WHAT IS EXPECTED:
Take from the records below each line that holds "Pancreas".

++++++

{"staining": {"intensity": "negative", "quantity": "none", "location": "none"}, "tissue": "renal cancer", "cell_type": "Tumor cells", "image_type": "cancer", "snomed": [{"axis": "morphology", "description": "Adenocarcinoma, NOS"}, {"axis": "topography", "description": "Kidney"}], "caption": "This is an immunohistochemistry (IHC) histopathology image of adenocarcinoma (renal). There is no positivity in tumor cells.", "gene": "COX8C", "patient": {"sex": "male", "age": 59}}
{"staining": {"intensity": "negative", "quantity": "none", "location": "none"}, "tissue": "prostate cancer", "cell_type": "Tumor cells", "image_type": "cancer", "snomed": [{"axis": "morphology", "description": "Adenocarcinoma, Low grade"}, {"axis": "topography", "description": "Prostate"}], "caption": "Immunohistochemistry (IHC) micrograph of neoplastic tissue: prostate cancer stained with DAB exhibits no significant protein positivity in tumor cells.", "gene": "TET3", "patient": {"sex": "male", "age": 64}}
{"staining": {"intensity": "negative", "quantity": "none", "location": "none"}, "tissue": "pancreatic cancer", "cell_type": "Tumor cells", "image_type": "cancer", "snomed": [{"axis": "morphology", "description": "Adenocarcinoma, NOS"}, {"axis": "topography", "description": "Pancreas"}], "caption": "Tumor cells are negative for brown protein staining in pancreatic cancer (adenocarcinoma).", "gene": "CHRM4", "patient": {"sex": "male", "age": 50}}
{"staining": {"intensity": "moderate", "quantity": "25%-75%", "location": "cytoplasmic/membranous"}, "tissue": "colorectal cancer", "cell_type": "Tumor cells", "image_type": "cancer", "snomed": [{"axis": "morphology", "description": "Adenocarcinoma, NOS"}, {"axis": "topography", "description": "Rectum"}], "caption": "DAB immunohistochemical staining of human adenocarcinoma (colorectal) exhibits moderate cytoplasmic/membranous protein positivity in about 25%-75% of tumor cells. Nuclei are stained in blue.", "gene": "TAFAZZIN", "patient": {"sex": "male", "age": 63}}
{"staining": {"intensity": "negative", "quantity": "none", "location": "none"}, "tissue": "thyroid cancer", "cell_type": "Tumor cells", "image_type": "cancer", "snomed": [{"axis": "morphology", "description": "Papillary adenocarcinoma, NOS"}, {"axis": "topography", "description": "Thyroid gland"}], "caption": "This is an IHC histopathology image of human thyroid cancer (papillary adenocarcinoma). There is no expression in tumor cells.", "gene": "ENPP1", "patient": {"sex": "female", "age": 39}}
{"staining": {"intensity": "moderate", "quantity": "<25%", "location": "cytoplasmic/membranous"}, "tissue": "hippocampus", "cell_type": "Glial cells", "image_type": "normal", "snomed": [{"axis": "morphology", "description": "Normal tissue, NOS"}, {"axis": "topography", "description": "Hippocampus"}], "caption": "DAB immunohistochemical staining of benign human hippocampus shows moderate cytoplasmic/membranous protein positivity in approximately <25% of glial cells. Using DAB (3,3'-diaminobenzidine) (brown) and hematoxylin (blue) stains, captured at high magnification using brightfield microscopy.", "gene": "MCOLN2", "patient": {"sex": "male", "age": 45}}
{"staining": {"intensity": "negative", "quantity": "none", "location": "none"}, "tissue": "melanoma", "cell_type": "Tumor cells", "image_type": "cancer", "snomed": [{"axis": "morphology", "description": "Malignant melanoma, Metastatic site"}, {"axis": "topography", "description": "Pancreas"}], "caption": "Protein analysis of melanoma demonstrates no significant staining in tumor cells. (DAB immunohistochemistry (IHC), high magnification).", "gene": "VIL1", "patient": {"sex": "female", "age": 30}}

++++++

ANSWER FOR THIS EXERCISE:
{"staining": {"intensity": "negative", "quantity": "none", "location": "none"}, "tissue": "pancreatic cancer", "cell_type": "Tumor cells", "image_type": "cancer", "snomed": [{"axis": "morphology", "description": "Adenocarcinoma, NOS"}, {"axis": "topography", "description": "Pancreas"}], "caption": "Tumor cells are negative for brown protein staining in pancreatic cancer (adenocarcinoma).", "gene": "CHRM4", "patient": {"sex": "male", "age": 50}}
{"staining": {"intensity": "negative", "quantity": "none", "location": "none"}, "tissue": "melanoma", "cell_type": "Tumor cells", "image_type": "cancer", "snomed": [{"axis": "morphology", "description": "Malignant melanoma, Metastatic site"}, {"axis": "topography", "description": "Pancreas"}], "caption": "Protein analysis of melanoma demonstrates no significant staining in tumor cells. (DAB immunohistochemistry (IHC), high magnification).", "gene": "VIL1", "patient": {"sex": "female", "age": 30}}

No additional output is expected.